Detailing above the entrance
The original 1600's water pump 
Corridors and tunnels 
Cannon ports on the ramparts 
Talk about aiming at the British 
A different view than when the castle was built 
Fortifications behind the walls
The Governor lived in the centre cross 
Impressive rockwork 
Inside archways 
Inside courtyards 
The entrance to the armoury 
The Governor's balcony
There’s a dungeon and torture chamber where prisoners were forced to confess guilt. The original manacles remain attached to the walls.

Looks like no fun at all
The interior of the castle’s pentagram has marching areas and is still used by the military, plus is a conference centre.

Pretty yards 
Rented out for weddings
Considering that the castle was built on the waterfront, and now it’s miles inland, it’s not surprising the views have changed somewhat.

City hall next door 
That tower used to be the ocean

The detail work in the original stone walls is stunning.

The rock mostly came from quarries on Table Mountain
Inside the castle, there’s a commercial business running in the same place as a business that would have been here 400 years ago: a forgery.

Tools of a blacksmith 
Who knew?
I’m not sure if this offer is real or fake.

Oh, I hope it's real...
I was impressed to see this in the museum

WW2 Medals
My dad earned medals #2 and #6. They hang in my living room.

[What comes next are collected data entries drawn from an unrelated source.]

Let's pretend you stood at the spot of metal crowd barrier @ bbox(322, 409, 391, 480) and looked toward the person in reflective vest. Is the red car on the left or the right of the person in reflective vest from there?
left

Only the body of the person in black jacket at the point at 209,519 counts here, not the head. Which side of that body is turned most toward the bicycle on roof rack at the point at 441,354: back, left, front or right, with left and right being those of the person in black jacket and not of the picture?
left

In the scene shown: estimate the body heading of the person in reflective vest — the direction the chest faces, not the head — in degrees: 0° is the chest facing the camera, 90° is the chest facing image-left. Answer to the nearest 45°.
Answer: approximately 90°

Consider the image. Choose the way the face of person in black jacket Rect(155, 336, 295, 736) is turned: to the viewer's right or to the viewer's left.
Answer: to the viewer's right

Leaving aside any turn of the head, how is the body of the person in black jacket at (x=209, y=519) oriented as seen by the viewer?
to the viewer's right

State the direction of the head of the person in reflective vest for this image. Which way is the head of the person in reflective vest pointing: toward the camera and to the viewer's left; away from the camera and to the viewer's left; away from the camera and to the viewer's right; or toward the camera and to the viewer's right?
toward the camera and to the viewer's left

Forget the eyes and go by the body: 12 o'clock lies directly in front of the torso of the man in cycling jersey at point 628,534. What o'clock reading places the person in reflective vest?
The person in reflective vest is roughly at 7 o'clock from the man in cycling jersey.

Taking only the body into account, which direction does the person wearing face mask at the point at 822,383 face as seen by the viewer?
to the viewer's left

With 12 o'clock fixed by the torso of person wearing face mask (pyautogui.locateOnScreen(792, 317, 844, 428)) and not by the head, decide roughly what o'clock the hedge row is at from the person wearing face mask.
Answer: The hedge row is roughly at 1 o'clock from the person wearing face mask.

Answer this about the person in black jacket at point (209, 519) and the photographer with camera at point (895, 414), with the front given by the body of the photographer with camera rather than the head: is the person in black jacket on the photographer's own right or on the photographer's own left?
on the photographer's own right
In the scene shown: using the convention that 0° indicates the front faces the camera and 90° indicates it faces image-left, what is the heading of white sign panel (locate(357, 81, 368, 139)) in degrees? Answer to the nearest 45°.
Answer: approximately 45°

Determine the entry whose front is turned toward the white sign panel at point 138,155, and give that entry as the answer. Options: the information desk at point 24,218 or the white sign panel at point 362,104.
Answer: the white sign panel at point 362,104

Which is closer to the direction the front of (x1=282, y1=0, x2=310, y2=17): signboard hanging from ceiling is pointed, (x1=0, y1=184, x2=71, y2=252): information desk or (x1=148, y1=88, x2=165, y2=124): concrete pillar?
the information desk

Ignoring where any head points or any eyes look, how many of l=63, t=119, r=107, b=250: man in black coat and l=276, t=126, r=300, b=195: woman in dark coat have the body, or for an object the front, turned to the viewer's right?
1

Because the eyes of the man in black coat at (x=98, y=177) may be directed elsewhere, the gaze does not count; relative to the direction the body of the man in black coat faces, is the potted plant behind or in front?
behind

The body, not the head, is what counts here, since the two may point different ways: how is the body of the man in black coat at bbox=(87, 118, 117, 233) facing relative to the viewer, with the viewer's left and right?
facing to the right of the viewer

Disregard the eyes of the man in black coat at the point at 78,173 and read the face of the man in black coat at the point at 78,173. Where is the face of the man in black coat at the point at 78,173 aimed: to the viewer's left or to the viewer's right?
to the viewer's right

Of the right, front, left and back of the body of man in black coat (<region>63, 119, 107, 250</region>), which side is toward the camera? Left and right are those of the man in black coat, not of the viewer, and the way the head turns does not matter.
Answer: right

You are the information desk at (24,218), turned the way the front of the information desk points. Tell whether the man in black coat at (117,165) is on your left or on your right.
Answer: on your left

The Castle isn’t exciting; the military museums have too many narratives and things to read, aren’t laid out chronologically, and are confusing, though the weapons from the 1600’s to the 1940’s are interesting. There’s a museum of the interior furnishings of the 1700’s and they’re beautiful, but out of context. There’s a “long table” that seats 100, but it’s just a bunch of tables for 4 jammed together. And the “castle” isn’t a castle; like Naarden, it’s a fortress.

But it was perfect for us today. We were done by 3, had laundry in hand by 4, were packed for our safari departure tomorrow by 5, and were on the balcony with wine in hand for sunset – ready for this to be my home for the next 21 days.

Our truck, I think, parked and ready to fly

Today's Africa Travel Tips: Alcohol

I admit it, I’m a wino, and Southern Africa is an awesome place to be a wino, and to drink in general. Perfectly good wine is available here for R30-R40, and really good wine for R50-R80. That’s $3-$4 and $5-8. In restaurants, it is rare to find wine over R150 (unless the restaurant is stupid expensive, and even they are rare). The price increases and selection decreases the farther you get from South Africa, but not by much (except in Vic Falls). Wine is sold in grocery stores, in specialty liquor stores attached to grocery stores, and in specialty wine stores.

It’s also great to drink G&T’s here, which can be regularly had in a lounge or bar for between R20 and R40 ($2-$4). In fact, it’s so cheap (and we’re talking Gordon’s gin or Bombay Sapphire) that they’re always suggesting you have doubles, because it’s R10 more. Now, this I find more interesting, because Bombay Sapphire is still about R250 for a 750 ml bottle, not a lot more expensive than home. But their mark ups in bars are so much lower.

Put cheap wine and cheap food together and we haven’t had a meal that has broken $75 Canadian, and our average is $42, always including appies & mains & a dessert & wine.